The COVID-19 pandemic was exacerbated especially in the early stages by a lack of real-time and predictive data collected on the extent, location and spread of the disease. One Durham-based startup saw this information gap as a call to action.
Through a grant received from the National Science Foundation last year, Durham-based research and development startup Geometric Data Analytics (GDA) is developing a platform to model disease spread and provide real-time identification of infectious disease outbreaks, focusing initially on COVID-19.
GDA—which is currently participating in the eighth cohort of the RIoT Accelerator Program (RAP)— was founded in 2012 by John Harer, Professor of Mathematics and Electrical and Computer Engineering at Duke.
GDA grew out of research performed by Harer, who is GDA’s CEO and a pioneer in the field of topological data mathematics. The 10-person team applies cutting-edge mathematical techniques with other approaches in the fields of machine learning, data fusion, shape analytics and edge analytics to solve complex data-analysis problems.
The research startup does mostly government contract work and has been contracted by 10 government agencies so far including the Department of Energy (DOE), Department of Homeland Security (DHS) and the Defense Advanced Research Projects Agency (DARPA). GDA also works with non-governmental companies in various industries such as public health, agriculture, supply chain and logistics, and ecological monitoring.
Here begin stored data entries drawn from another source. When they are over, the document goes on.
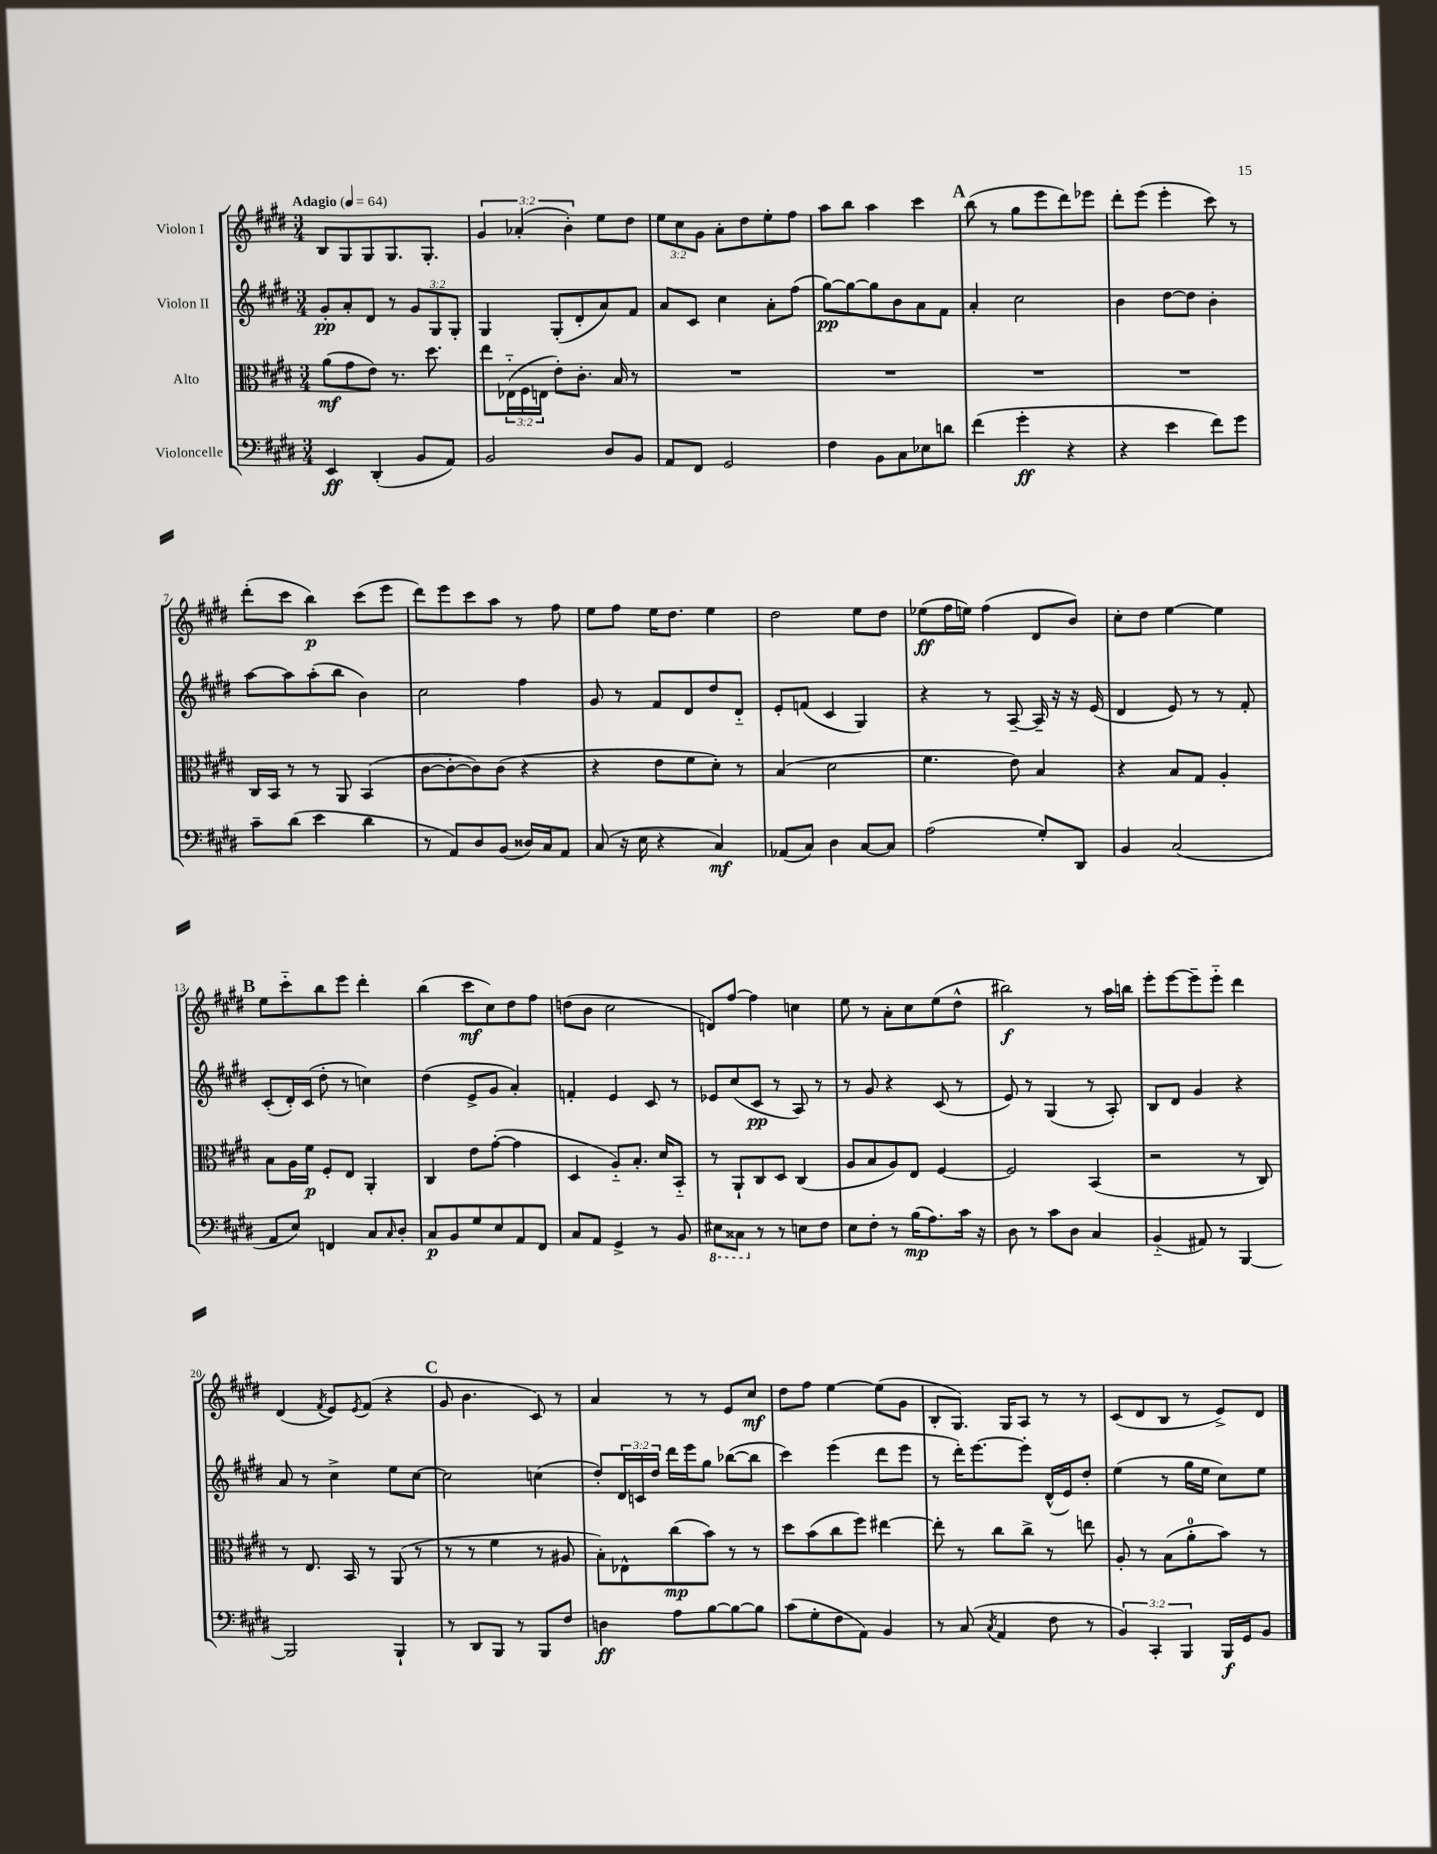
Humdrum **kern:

**kern	**dynam	**kern	**dynam	**kern	**dynam	**kern	**dynam
*part4	*part4	*part3	*part3	*part2	*part2	*part1	*part1
*staff4	*staff4	*staff3	*staff3	*staff2	*staff2	*staff1	*staff1
*I"Violoncelle	*	*I"Alto	*	*I"Violon II	*	*I"Violon I	*
*clefF4	*	*clefC3	*	*clefG2	*	*clefG2	*
*k[f#c#g#d#]	*	*k[f#c#g#d#]	*	*k[f#c#g#d#]	*	*k[f#c#g#d#]	*
*M3/4	*	*M3/4	*	*M3/4	*	*M3/4	*
*MM64	*	*MM64	*	*MM64	*	*MM64	*
=1	=1	=1	=1	=1	=1	=1	=1
!	!	!	!	!	!	!LO:TX:a:B:t=Adagio	!
4EE/	ff	(8a\L	mf	8g#'/L	pp	8B/L	.
.	.	8g#\	.	8a'/	.	8G#/	.
(4DD#'/	.	8e\J)	.	8d#/J	.	8G#/	.
.	.	8.r	.	8r	.	8.G#/	.
8BB/L	.	.	.	12g#/L	.	.	.
.	.	8.dd#\	.	.	.	8.G#'/J	.
.	.	.	.	12G#/	.	.	.
8AA/J)	.	.	.	.	.	.	.
.	.	.	.	12G#'/J	.	.	.
=2	=2	=2	=2	=2	=2	=2	=2
2BB/	.	8ee\L	.	4G#/	.	6g#/	.
.	.	(24E-X\L	.	.	.	.	.
.	.	24F#\	.	.	.	(6a-X'/	.
.	.	24En\JJ	.	.	.	.	.
.	.	8e'\L)	.	(8G#'/L	.	.	.
.	.	.	.	.	.	6b'\)	.
.	.	8.c#'\J	.	8d#'/	.	.	.
8D#/L	.	.	.	8a/)	.	8ee\L	.
.	.	16B/	.	.	.	.	.
8BB/J	.	8r	.	8f#/J	.	8dd#\J	.
=3	=3	=3	=3	=3	=3	=3	=3
8AA/L	.	2.r	.	8a/L	.	12ee\L	.
.	.	.	.	.	.	12cc#\	.
8FF#/J	.	.	.	8c#/J	.	.	.
.	.	.	.	.	.	12g#\J	.
2GG#/	.	.	.	4cc#\	.	8a'\L	.
.	.	.	.	.	.	8dd#\	.
.	.	.	.	8a'\L	.	8ee'\	.
.	.	.	.	(8ff#\J	.	8ff#\J	.
=4	=4	=4	=4	=4	=4	=4	=4
4F#\	.	2.r	.	[8gg#\L)	pp	8aa\L	.
.	.	.	.	8gg#\_	.	8bb\J	.
8BB\L	.	.	.	8gg#\]	.	4aa\	.
8C#\	.	.	.	8b\	.	.	.
8E-X\	.	.	.	8a\	.	4ccc#\	.
8dn\J	.	.	.	8f#\J	.	.	.
!!LO:REH:place=s1:t=A
=5	=5	=5	=5	=5	=5	=5	=5
(4f#\	.	2.r	.	4a'/	.	(8bb\	.
.	.	.	.	.	.	8r	.
4g#'\	ff	.	.	2cc#\	.	8gg#\L	.
.	.	.	.	.	.	8eee\	.
4r	.	.	.	.	.	8ddd#\)	.
.	.	.	.	.	.	8eee-X\J	.
=6	=6	=6	=6	=6	=6	=6	=6
4r	.	2.r	.	4b\	.	8ddd#'\L	.
.	.	.	.	.	.	(8eee\J	.
4e\	.	.	.	[8dd#\L	.	4eee'\	.
.	.	.	.	8dd#\J]	.	.	.
8f#\L)	.	.	.	4b'\	.	8ccc#\)	.
8g#\J	.	.	.	.	.	8r	.
!!LO:LB:g=z
=7	=7	=7	=7	=7	=7	=7	=7
8c#~\L	.	16C#/LL	.	[8aa\L	.	(8ddd#'\L	.
.	.	16BB/JJ	.	.	.	.	.
(8d#\J	.	8r	.	8aa\]	.	8ccc#\J	.
4e\	.	8r	.	(8aa'\	.	4bb\)	p
.	.	8AA/	.	8bb\J	.	.	.
4d#\	.	(4BB/	.	4b\)	.	(8ccc#\L	.
.	.	.	.	.	.	8eee\J	.
=8	=8	=8	=8	=8	=8	=8	=8
8r	.	[8c#\L	.	2cc#\	.	8ddd#\L)	.
8AA/L)	.	8c#'\_	.	.	.	8eee\	.
8D#/	.	8c#\])	.	.	.	8ccc#\	.
(8BB/J	.	(8c#\J	.	.	.	8aa\J	.
16D##X/LL)	.	4r	.	4ff#\	.	8r	.
16C#/J	.	.	.	.	.	.	.
8AA/J	.	.	.	.	.	8ff#\	.
=9	=9	=9	=9	=9	=9	=9	=9
(8C#/	.	4r	.	8g#/	.	8ee\L	.
16r	.	.	.	8r	.	8ff#\J	.
16E\	.	.	.	.	.	.	.
4r	.	8e\L	.	8f#/L	.	16ee\KL	.
.	.	.	.	.	.	8.dd#\J	.
.	.	8f#\	.	8d#/	.	.	.
4C#/)	mf	8d#'\J)	.	8dd#/	.	4ee\	.
.	.	8r	.	8d#/J	.	.	.
=10	=10	=10	=10	=10	=10	=10	=10
(8AA-X/L	.	(4B/	.	8e'/L	.	2dd#\	.
8C#/J)	.	.	.	(8fn/J	.	.	.
4D#\	.	2d#\	.	4c#/	.	.	.
[8C#/L	.	.	.	4G#/)	.	8ee\L	.
8C#/J]	.	.	.	.	.	8dd#\J	.
=11	=11	=11	=11	=11	=11	=11	=11
(2A\	.	4.f#\	.	4r	.	(8ee-X\L	ff
.	.	.	.	.	.	16ff#\L	.
.	.	.	.	.	.	16een\JJ)	.
.	.	.	.	8r	.	(4ff#\	.
.	.	8e\)	.	[8A~/	.	.	.
8G#'/L)	.	4B/	.	16A~/]	.	8d#/L	.
.	.	.	.	16r	.	.	.
8DD#/J	.	.	.	16r	.	8b/J)	.
.	.	.	.	(16e/	.	.	.
=12	=12	=12	=12	=12	=12	=12	=12
4BB/	.	4r	.	4d#/	.	8cc#'\L	.
.	.	.	.	.	.	8dd#\J	.
(2C#/	.	8B/L	.	8e/)	.	[4ee\	.
.	.	8G#/J	.	8r	.	.	.
.	.	4A'/	.	8r	.	4ee\]	.
.	.	.	.	8f#'/	.	.	.
!!LO:LB:g=z
!!LO:REH:place=s1:t=B
=13	=13	=13	=13	=13	=13	=13	=13
8AA/L	.	8B\L	.	(8c#'/L	.	8ee\L	.
8E/J)	.	16A\L	.	16d#'/L)	.	8ccc#\	.
.	.	16f#\JJ	p	(16c#/JJ	.	.	.
4FFn/	.	8F#'/L	.	8dd#'\	.	8bb\	.
.	.	8E/J	.	8r	.	8eee\J	.
8C#/L	.	4AA'/	.	4ccn\)	.	4ddd#'\	.
16qqC#/	.	.	.	.	.	.	.
8D#'/J	.	.	.	.	.	.	.
=14	=14	=14	=14	=14	=14	=14	=14
8C#/L	p	4C#/	.	(4dd#\	.	(4bb\	.
8BB/	.	.	.	.	.	.	.
8G#/	.	8e\L	.	8e^/L	.	8ccc#\L	mf
8E/	.	([8g#'\J	.	8g#/J	.	8cc#\)	.
8AA/	.	4g#\]	.	4a'/)	.	8dd#\	.
8FF#/J	.	.	.	.	.	8ff#\J	.
=15	=15	=15	=15	=15	=15	=15	=15
8C#/L	.	4D#/	.	4fn'/	.	(8ddn\L	.
8AA/J	.	.	.	.	.	8b\J	.
4GG#^/	.	8A/L)	.	4e/	.	2cc#\	.
.	.	8.B'/J	.	.	.	.	.
8r	.	.	.	8c#/	.	.	.
.	.	16d#/KL	.	.	.	.	.
8BB/	.	8BB/J	.	8r	.	.	.
=16	=16	=16	=16	=16	=16	=16	=16
*8ba	*	*	*	*	*	*	*
8EE#X\L	.	8r	.	8e-X/L	.	8dn/L)	.
8CC##X\J	.	8AA`/L	.	(8cc#/	.	[8ff#/J	.
*X8ba	*	*	*	*	*	*	*
8r	.	8C#/	.	8c#/J	pp	4ff#\]	.
8r	.	8D#/J	.	8r	.	.	.
8En\L	.	(4C#/	.	8A/)	.	4ccn\	.
8F#\J	.	.	.	8r	.	.	.
=17	=17	=17	=17	=17	=17	=17	=17
8E\L	.	8A/L	.	8r	.	8ee\	.
8F#'\J	.	8B/	.	8g#/	.	8r	.
8r	.	8A/)	.	4r	.	8a'\L	.
(16B\KL	mp	8E/J	.	.	.	8cc#\	.
8.A\)	.	.	.	.	.	.	.
.	.	[4F#/	.	(8c#/	.	(8ee\	.
16c#\Jk	.	.	.	8r	.	8dd#^^\J	.
16r	.	.	.	.	.	.	.
=18	=18	=18	=18	=18	=18	=18	=18
8D#\	.	2F#/]	.	8e/)	.	2bb#X\)	f
8r	.	.	.	8r	.	.	.
8c#\L	.	.	.	(4G#/	.	.	.
8D#\J	.	.	.	.	.	.	.
4C#/	.	(4BB/	.	8r	.	8r	.
.	.	.	.	8A'/)	.	16aa\LL	.
.	.	.	.	.	.	16bbn\JJ	.
=19	=19	=19	=19	=19	=19	=19	=19
(4BB/	.	2r	.	8B/L	.	8eee'\L	.
.	.	.	.	8d#/J	.	[8eee\	.
8AA#X/)	.	.	.	4g#/	.	8eee~\]	.
8r	.	.	.	.	.	8eee\J	.
[4BBB/	.	8r	.	4r	.	4ddd#\	.
.	.	8C#/)	.	.	.	.	.
!!LO:LB:g=z
=20	=20	=20	=20	=20	=20	=20	=20
2BBB/]	.	8r	.	8a/	.	(4d#/	.
.	.	8.E/	.	8r	.	.	.
.	.	.	.	.	.	8qf#/	.
.	.	.	.	4cc#^\	.	8e/L)	.
.	.	16BB/	.	.	.	.	.
.	.	.	.	.	.	8qe/	.
.	.	8r	.	.	.	(8f#/J	.
4BBB`/	.	(8AA/	.	8ee\L	.	4r	.
.	.	8r	.	[8cc#\J	.	.	.
!!LO:REH:place=s1:t=C
=21	=21	=21	=21	=21	=21	=21	=21
8r	.	8r	.	2cc#\]	.	8g#/	.
8DD#/L	.	8r	.	.	.	4.b\	.
8BBB/J	.	4f#\	.	.	.	.	.
8r	.	.	.	.	.	.	.
8BBB/L	.	8r	.	(4ccn\	.	8c#/)	.
8F#/J	.	8A#X/	.	.	.	8r	.
=22	=22	=22	=22	=22	=22	=22	=22
4Dn\	ff	8B'\L)	.	8dd#'/L)	.	4a/	.
.	.	8E-X^^\	.	24d#/L	.	.	.
.	.	.	.	24cn/	.	.	.
.	.	.	.	24dd#/JJ	.	.	.
8A\L	.	(8cc#\	mp	16ddd#\LL	.	8r	.
.	.	.	.	16eee\J	.	.	.
[8B\	.	8b\J)	.	8gg#\J	.	8r	.
8B\_	.	8r	.	([8bb-X\L	.	8e/L	.
8B\J]	.	8r	.	8bb-\J]	.	8cc#/J	mf
=23	=23	=23	=23	=23	=23	=23	=23
(8c#\L	.	8dd#\L	.	4ccc#\)	.	8dd#\L	.
8G#'\	.	(8b\	.	.	.	8ff#\J	.
8F#\	.	8cc#\	.	(4eee\	.	[4ee\	.
8AA\J)	.	8ff#\J)	.	.	.	.	.
4BB/	.	[4ee#X\	.	8ddd#\L	.	(8ee\L]	.
.	.	.	.	8eee\J	.	8g#\J	.
=24	=24	=24	=24	=24	=24	=24	=24
8r	.	8ee#'\]	.	8r	.	8B'/L	.
(8C#/	.	8r	.	16ddd#'\KL)	.	8.G#/J)	.
.	.	.	.	[8.eee\	.	.	.
8qC#/	.	.	.	.	.	.	.
4AA/	.	8cc#\L	.	.	.	.	.
.	.	.	.	.	.	16G#/KL	.
.	.	8cc#^\J	.	8eee'\J]	.	8A/J	.
8F#\	.	8r	.	(16d#^^/LL	.	8r	.
.	.	.	.	16e/J)	.	.	.
8r	.	8een\	.	8dd#'/J	.	8r	.
=25	=25	=25	=25	=25	=25	=25	=25
6BB/)	.	8A'/	.	(4ee\	.	(8c#/L	.
.	.	8r	.	.	.	8d#/	.
6CC#'/	.	.	.	.	.	.	.
.	.	(8B\L	.	8r	.	8B/J	.
6BBB/	.	.	.	.	.	.	.
.	.	8a'\	.	16gg#\LL	.	8r	.
.	.	.	.	16ee\JJ	.	.	.
16BBB/LL	f	8b\J)	.	8cc#\L)	.	8e^/L)	.
16GG#/J	.	.	.	.	.	.	.
8BB/J	.	8r	.	8ee\J	.	8d#/J	.
==	==	==	==	==	==	==	==
*-	*-	*-	*-	*-	*-	*-	*-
In April, GDA was awarded an SBIR grant from the DOE to continue their research on another front: analyzing the roots of trees, vegetables and plants with plant biologist Dr. Anjali Iyer-Pascuzzi at Purdue University. The root analysis is being paid for out of the $110 million that the DOE awarded to 102 small businesses across 24 states that are pursuing research on sustainability, clean energy and climate solutions.
Root systems play a critical role in ecosystems and agriculture, but they are hidden and difficult to study. The image analysis technology that GDA is developing automatically processes pictures taken of root systems underground to make it faster and cheaper to measure roots and their growth.
The Root Shape project and COVID-19 disease monitoring platform are the two primary projects GDA is currently working on. For the latter, GDA is applying data fusion approaches to leverage data from multiple sources relating to infectious disease incidence, transmission risk, and sub-population interaction to generate predictive models on disease spread.
Ashlee Valente, senior scientist at GDA, is leading the public health monitoring project. She said GDA was part of a wider response by other agencies and institutions at the beginning of the pandemic to solve the lack of real-time data being used for tracking and predicting disease outbreaks.
“When the pandemic hit, there were all of these calls for health solutions, data solutions and anything people could do to combat the situation, and we wanted to contribute in any way we could,” Valente said. “So when we saw the NSF call for proposals specifically around addressing the lack of data, our idea was to apply our data fusion capabilities to solve that problem. Our hope is that we can use our data fusion capabilities to make a difference in the public health monitoring and response space, and already we have a more robust public health monitoring infrastructure than we did a year ago.”
Valente is also leading GDA’s participation in the RIoT program. She said their decision to apply to RIoT was motivated by their effort to expand the scope of their work.
“The pandemic has been a catalyst for us to explore other industries and areas where we can apply some of our data-fusion capabilities to solve real-world data challenges,” Valente said. “And being in the RIoT accelerator program is already pretty helpful for giving us an opportunity to really explore some of those new ideas.”